PICO DA VIGIA 2
Pessoas, costumes, estórias e tradições da Fajã Grande das Flores e outros temas.
NO ESTRIBO DO ELÉCTRICO
(UM TEXTO DE ALTINO TOJAL)
No estribo do eléctrico parado, o rapazinho espreita avidamente para dentro.
- Pst! – chama, a medo.
Tem de repetir: pst!, e depois pst! e ainda pst!.
- Que queres? – indaga com enfado o cobrador, homenzarrão severo de bigodinho já grisalho.
Pode fazer o obséquio de chegar aqui?
Cobrador pesadamente aparafusado ao chão, a meio do eléctrico. Lapija algarismos numa agenda.
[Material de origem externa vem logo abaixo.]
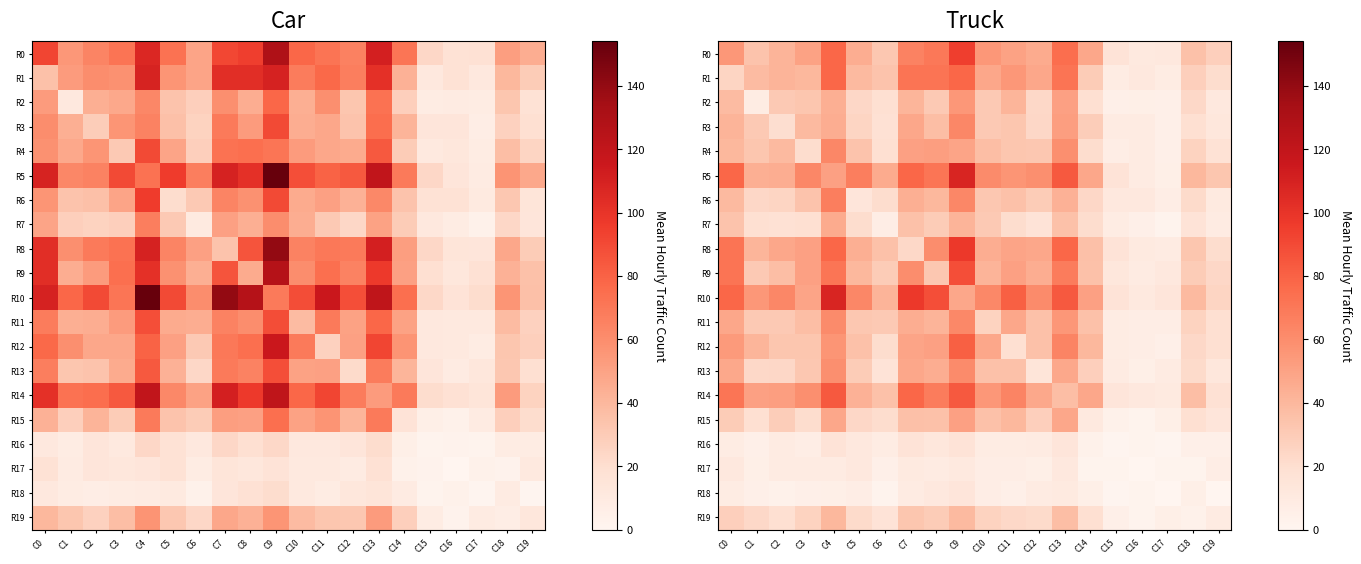

At C15, list the series in order from smallest to largest.

R16, R18, R17, R15, R2, R19, R4, R1, R7, R11, R12, R3, R13, R6, R9, R14, R0, R5, R8, R10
Arrastando as toscas chancas blindadas, o rapazinho acerca-se timidamente por entre os passageiros sentados, de gorra na mão, como se entrasse na igreja e o cobrador fosse Deus.
- Que queres?
- Esse eléctrico passa ao Hospital?
- Passa.
- E quanto é daqui inté lá? – As faces macilentas do rapazinho tingem-se de vermelho vivo. O cobrador guarda a agenda e o lápis:
- Vinte e cinco tostões ou cinco coroas, como te der mais jeito.
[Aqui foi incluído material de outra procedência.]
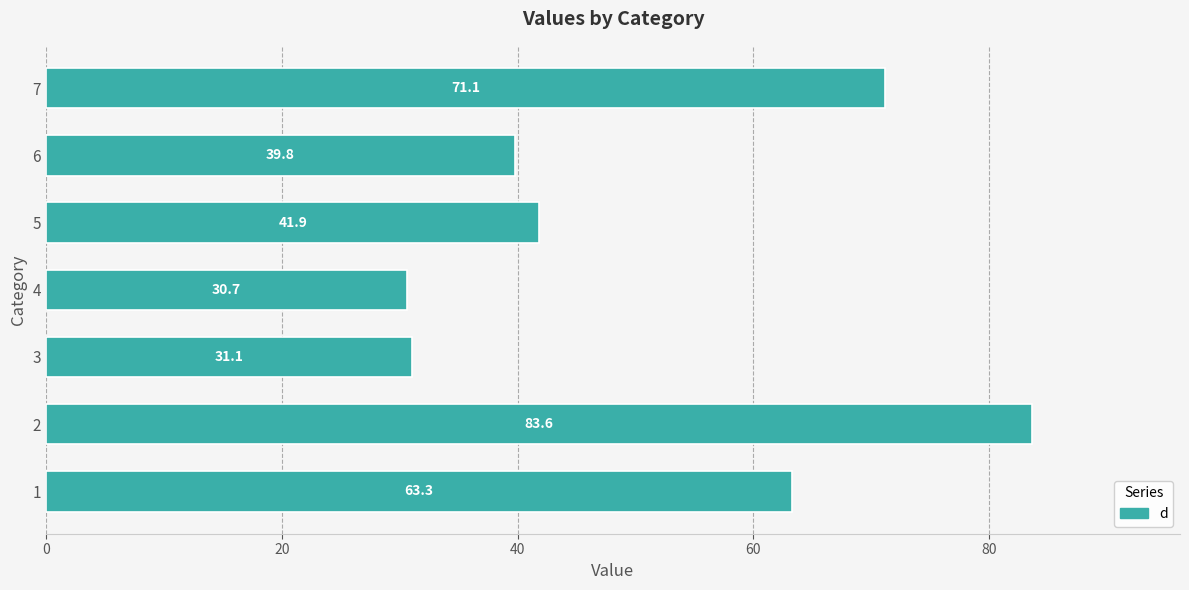

Does the chart contain stacked bars?

No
De olhos baixos, o rapazinho volteia a gorra nos dedos:
- Faça o obséquio de me dar um bilhete de dez.
- Não há. Quinze é o mínimo.
A voz do rapazinho mal se ouve – eco trémulo de eco trémulo:
- Só tenho este dinheiro. – E sem erguer os olhos estende duas moedas de cinco tostões.
- Se fizesse o obséquio de arranjar um de dez...
- Não há, rapaz, já te disse! Vai a pé! É fácil: segues sempre pelo trilho. Uma vez por outra vais perguntando aos polícias. Com essas chancas nos pés e essa língua na boca até podes dar a volta ao mundo. Eu, quando tinha a tua idade...
Sem olhar os passageiros, que sorriem, o rapazinho sai, apeia-se, enfia profundamente as mãos nos bolsos das calças (é crível que estejam rotos), erra no passeio de rosto vazio entre os cidadãos apressados.
- Conheço bem esta mafia – resmunga o cobrador. - As manhas são sempre as mesmas. Tim-tim!
O eléctrico arranca, aos sacolejos, ganha velocidade; e, picando um bilhete, o cobrador, embora a contragosto, olha demoradamente para trás.